Raleigh made a good start in lightweights in the 1930s, with the RRA, the Silver Record, and the Charles Holland models. However, as with the other large manufacturers, it was too little, too late. Small builders such as Selbach, Carpenter, Granby, Evans, and Maclean - there were many others - beat the big concerns to the punch by more than a decade. In the early 1920s Kuklos (Fitzwater Wray) berated the large manufacturers for making heavy bikes to outdated designs, better suited to 19th Century roads than those of the day. Meanwhile small makers adopted lightweight butted tubing, low brackets, 26-inch wheels, and fully brazed stays. These are the machines depicted in most of Patterson's drawings.
The French manufacturer Bastide is credited with introducing the new lightweight design circa 1912, albeit using Reynolds high-manganese tubing and BSA fittings, which in the period should be taken to mean lugs, bracket shell, bearing cups, and cranks. Therefore it is interesting that Kuklos reports then-current CTC Secretary, G.H. Stancer, having had such a bike (26-inch wheels, low bracket) custom-made for him by one of the large manufacturers around 1903. Kuklos is quite definite about his dates, which he offers as evidence supporting his indictment of the leading manufacturers for not taking up the design for their regular products in the intervening twenty years. Does anyone have a photo of Stancer on this machine?
Nonetheless Raleigh produced some elegant bicycles before the outbreak of war in 1939. The fishtail lugs - outdated on their post-war RRA and Lenton Sports - were not out of line with the efforts of the small makers in the 1930s. The first fancy lugs appeared (Hobbs and Hetchins, for example) toward the end of the decade. To judge by its saddle the bike in the ad may not be at Raleigh's top-end, but it is indicative of their lightweights' geometry and fittings at the time.
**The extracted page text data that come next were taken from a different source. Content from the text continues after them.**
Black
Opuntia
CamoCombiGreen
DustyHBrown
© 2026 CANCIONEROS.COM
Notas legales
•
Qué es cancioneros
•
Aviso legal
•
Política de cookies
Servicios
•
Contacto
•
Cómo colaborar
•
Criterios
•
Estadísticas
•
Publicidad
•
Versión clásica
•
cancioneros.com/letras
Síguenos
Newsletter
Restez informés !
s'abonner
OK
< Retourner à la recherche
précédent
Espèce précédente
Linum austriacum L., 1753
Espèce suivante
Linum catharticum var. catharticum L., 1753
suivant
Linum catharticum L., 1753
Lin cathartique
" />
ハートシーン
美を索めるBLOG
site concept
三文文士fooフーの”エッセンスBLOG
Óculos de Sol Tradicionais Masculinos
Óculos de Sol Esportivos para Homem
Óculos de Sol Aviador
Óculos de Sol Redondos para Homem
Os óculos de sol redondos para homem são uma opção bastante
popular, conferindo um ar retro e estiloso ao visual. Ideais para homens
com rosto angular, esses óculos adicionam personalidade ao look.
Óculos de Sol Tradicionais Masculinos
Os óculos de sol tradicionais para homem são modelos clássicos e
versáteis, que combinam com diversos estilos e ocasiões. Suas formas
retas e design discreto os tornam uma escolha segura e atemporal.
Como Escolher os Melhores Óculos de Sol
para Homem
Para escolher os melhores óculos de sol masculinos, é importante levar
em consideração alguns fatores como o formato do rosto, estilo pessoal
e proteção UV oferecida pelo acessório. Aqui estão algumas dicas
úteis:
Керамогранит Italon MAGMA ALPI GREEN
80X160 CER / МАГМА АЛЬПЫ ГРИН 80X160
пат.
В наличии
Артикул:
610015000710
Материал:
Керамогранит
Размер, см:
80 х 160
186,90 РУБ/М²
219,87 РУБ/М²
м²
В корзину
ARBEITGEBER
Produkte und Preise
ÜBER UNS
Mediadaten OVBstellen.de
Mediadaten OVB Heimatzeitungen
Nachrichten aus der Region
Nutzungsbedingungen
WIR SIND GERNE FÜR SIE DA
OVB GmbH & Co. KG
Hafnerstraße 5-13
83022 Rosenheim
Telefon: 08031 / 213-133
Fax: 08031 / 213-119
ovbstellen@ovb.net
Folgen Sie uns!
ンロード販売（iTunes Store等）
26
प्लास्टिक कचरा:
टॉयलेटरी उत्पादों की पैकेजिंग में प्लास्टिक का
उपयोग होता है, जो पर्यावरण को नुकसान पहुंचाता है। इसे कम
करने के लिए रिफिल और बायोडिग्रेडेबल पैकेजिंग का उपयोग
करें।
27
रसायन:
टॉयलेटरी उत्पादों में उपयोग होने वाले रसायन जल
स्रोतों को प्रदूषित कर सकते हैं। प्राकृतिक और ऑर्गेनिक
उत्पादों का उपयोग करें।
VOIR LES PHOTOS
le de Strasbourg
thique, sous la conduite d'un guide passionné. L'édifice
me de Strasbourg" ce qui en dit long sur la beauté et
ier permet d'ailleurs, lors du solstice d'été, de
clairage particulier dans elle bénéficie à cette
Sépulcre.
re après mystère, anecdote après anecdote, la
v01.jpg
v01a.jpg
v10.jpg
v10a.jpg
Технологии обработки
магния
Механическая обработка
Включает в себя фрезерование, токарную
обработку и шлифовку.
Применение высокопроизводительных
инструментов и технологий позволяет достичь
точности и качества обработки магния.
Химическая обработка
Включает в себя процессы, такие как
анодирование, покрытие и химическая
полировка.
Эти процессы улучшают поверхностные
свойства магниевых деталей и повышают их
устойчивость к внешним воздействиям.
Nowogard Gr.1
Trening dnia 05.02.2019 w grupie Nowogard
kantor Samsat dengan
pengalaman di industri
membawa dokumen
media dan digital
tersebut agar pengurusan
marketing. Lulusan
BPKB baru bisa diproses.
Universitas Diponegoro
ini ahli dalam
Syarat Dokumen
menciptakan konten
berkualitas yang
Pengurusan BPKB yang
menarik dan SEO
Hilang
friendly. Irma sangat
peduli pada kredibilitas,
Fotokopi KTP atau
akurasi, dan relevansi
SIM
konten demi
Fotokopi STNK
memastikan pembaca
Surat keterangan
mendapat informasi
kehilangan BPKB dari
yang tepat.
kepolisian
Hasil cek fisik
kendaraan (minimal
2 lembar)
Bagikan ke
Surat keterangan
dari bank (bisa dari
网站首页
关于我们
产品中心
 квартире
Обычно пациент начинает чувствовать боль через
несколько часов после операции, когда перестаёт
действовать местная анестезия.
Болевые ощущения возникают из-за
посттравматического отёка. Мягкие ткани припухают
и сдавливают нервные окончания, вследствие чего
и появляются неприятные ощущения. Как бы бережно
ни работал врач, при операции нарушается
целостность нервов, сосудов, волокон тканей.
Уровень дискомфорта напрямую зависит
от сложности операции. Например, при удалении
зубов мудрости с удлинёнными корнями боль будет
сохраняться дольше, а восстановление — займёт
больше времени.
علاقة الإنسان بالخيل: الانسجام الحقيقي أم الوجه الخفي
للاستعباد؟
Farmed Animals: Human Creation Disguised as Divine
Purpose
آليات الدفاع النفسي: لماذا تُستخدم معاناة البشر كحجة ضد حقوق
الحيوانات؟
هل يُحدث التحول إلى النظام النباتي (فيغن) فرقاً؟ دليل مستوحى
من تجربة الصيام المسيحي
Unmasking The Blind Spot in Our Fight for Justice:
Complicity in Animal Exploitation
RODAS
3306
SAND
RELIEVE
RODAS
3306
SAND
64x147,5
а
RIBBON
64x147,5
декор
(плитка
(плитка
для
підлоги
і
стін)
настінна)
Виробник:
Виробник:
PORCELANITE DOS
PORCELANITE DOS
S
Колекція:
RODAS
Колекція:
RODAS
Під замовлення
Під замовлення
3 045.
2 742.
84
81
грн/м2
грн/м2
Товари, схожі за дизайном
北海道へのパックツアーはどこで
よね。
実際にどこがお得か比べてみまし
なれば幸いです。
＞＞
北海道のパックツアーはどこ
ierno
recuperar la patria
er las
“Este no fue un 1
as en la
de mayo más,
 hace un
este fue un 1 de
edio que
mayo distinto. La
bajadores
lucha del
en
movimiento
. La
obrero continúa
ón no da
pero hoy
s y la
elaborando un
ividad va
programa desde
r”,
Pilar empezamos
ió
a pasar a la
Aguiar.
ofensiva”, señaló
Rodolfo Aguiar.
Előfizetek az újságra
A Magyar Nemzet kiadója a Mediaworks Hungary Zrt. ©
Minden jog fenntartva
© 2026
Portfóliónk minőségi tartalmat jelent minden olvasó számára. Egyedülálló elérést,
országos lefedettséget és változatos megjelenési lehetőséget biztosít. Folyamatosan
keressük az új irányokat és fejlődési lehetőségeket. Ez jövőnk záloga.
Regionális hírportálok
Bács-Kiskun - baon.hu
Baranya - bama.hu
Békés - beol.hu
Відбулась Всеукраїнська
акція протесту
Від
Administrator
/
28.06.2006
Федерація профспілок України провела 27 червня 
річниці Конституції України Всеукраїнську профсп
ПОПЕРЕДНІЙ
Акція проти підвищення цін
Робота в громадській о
The example in the photograph below was ridden for decades over the roads of southeastern Massachusetts by Richard Cody, who toured England by bike in the early 1930s and brought one home. After his death in 2005, a New England Section member was able to acquire and preserve the machine. It was not unusual in the 1920s and '30s for seat tubes to be on the short side relative to top tubes, just as the fashion is today, but long stems to make up for lost altitude were in common use.